Même si les bureaux de transferts travaillent actuellement pour accoucher d’une solution avec les opérateurs téléphoniques pour dématérialiser la monnaie dans les transactions, le chemin à parcourir est encore long. Le niveau d’éducation des expéditeurs et des bénéficiaires de transferts pèse à la fois sur le volume et sur les facilités de livraison. Dans 99,9 % des cas le bénéficiaire opte pour encaisser de l’argent au comptant, a souligné Adrien Castera qui intervenait ce mercredi dans un panel sur les transferts d’argent.

Les fonds ne sont pas utilisés pour améliorer de manière substantielle la situation de l’économie. Certes, dans la balance des paiements ils jouent actuellement, grâce à leur valeur de plus en plus importante, un rôle de stabilisateur du taux de change. Et dans le budget des ménages, ils assurent le financement des dépenses telles le loyer, l’alimentation et l’écolage.

Mais économistes et financiers peinent encore à trouver la bonne formule pour orienter dans des activités rentables ces fonds destinés en général à des fins de consommation. Ils pourraient, par exemple, supporter les investissements dans la construction dont le marché est aujourd’hui des plus porteurs. Dans l’atelier « Mercredi des Réflexions », l’ex-ministre de l’Economie et des Finances, Henry Bazin, n’a pas émis cette idée sans reconnaître les défis qui peuvent empêcher sa concrétisation.

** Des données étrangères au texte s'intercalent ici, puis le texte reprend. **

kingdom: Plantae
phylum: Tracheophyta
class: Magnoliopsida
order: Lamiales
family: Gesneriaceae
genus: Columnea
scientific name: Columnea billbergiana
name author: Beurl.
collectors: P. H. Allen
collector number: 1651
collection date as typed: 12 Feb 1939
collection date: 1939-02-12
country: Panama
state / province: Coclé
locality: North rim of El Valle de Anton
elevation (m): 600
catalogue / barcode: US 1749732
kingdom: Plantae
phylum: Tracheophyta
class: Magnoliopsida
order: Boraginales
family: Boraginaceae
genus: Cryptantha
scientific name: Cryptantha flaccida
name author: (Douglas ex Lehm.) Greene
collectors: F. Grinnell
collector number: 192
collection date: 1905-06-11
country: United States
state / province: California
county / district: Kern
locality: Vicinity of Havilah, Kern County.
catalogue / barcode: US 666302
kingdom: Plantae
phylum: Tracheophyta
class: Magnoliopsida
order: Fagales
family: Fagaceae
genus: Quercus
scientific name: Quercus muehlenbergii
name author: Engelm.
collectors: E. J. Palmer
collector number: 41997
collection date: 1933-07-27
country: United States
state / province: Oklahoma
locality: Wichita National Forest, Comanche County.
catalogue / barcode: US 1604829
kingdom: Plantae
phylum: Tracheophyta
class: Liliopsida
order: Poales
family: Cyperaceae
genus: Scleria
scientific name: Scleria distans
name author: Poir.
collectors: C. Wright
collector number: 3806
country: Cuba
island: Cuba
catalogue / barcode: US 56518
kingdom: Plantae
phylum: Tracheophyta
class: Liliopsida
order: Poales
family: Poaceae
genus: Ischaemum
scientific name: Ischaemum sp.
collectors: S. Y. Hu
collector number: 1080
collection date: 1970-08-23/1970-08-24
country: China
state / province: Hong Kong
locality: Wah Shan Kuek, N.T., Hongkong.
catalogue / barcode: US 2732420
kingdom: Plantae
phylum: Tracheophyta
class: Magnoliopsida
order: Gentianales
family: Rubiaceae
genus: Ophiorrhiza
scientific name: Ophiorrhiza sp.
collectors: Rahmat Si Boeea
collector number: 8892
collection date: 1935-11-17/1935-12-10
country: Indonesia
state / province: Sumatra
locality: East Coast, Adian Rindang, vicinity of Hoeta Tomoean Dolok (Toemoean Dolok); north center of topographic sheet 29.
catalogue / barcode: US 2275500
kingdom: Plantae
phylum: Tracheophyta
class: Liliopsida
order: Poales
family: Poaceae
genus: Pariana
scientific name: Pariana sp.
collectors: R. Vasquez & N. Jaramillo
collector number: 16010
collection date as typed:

Les représentants de maisons de transferts sont unanimes à reconnaître que les coûts ne peuvent plus continuer à baisser sur le marché haïtien. L’un d’entre eux entrevoit même une saturation du marché. Les coûts moyens des transactions avoisinent les 4,5% de la somme à transférer. En 1999, les coûts pratiqués par les compagnies étaient de 11% pour le transfert vers les villes de province et 11% pour la zone métropolitaine de Port-au-Prince.

Dans près de la moitié des pays de l’Amérique latine et de la Caraïbe, les transferts d’argent représentent plus de 5% du PIB. Dans plusieurs pays, comme Haïti, Guyana, le Honduras, Salvador, le Nicaragua, le Guatemala et la Jamaïque, ces flux représentent plus de 10% du PIB national. Dans le cas d’Haïti ils représentent même 28% du PIB (contre 6% pour le voisin dominicain).